Mapping Novel Disease Genes for Dilated Cardiomyopathy
To identify new dilated cardiomyopathy genes by genetic linkage and mutational analyses.
Heart Failure, Congestive
|Study Start Date:||July 2002|
|Study Completion Date:||June 2006|
|Primary Completion Date:||June 2006 (Final data collection date for primary outcome measure)|
Dilated cardiomyopathy (DCM) is a heritable, genetically heterogeneous disorder causing congestive heart failure. Current medical therapy has minimal impact on prognosis and cardiac transplantation is the only definitive treatment for end-stage disease. The molecular and cellular mechanisms underlying DCM are poorly defined, but the importance of single gene defects in disease pathogenesis is becoming increasingly apparent.

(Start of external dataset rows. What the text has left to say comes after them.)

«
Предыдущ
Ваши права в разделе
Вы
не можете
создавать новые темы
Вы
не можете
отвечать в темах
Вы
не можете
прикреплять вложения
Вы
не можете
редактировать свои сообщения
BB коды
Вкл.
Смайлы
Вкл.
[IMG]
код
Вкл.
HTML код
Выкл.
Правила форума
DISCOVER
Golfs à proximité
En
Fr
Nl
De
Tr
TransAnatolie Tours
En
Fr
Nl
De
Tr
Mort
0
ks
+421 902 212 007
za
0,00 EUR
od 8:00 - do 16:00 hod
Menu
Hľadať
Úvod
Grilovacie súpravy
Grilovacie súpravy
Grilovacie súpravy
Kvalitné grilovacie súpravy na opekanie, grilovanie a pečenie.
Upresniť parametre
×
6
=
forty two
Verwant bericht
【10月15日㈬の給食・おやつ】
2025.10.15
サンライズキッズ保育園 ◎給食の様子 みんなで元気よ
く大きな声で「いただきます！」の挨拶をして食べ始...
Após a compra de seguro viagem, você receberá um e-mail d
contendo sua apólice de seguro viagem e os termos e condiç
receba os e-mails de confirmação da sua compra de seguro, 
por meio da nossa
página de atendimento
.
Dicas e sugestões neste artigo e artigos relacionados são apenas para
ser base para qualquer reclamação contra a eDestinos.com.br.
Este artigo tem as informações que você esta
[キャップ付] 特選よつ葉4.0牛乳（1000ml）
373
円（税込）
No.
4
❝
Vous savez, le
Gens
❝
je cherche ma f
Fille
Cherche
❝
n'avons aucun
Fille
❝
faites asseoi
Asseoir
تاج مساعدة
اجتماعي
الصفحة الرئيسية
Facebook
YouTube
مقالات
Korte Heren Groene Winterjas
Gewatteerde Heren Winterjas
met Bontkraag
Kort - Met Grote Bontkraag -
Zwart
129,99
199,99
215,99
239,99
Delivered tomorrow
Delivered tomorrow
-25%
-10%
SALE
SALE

The genetic epidemiology study will identify novel dilated cardiomyopathy genes using genetic linkage and mutational analyses. The first aim is to determine the chromosomal location of novel familial dilated cardiomyopathy genes. This will be accomplished by genome-wide genotyping and genetic linkage analyses in three large families with autosomal dominant dilated cardiomyopathy. Previously identified dilated cardiomyopathy genes have been excluded in these families. The second aim is to identify mutations in novel genes that cause familial dilated cardiomyopathy by linkage and sequence analyses of candidate genes mapping to dilated cardiomyopathy loci. Once novel genes for familial dilated cardiomyopathy are identified, the third aim will be to determine the role of these genes in a large cohort of unrelated patients with familial and sporadic dilated cardiomyopathy. High throughput DNA sequence analyses will be performed to identify additional inherited and de novo mutations.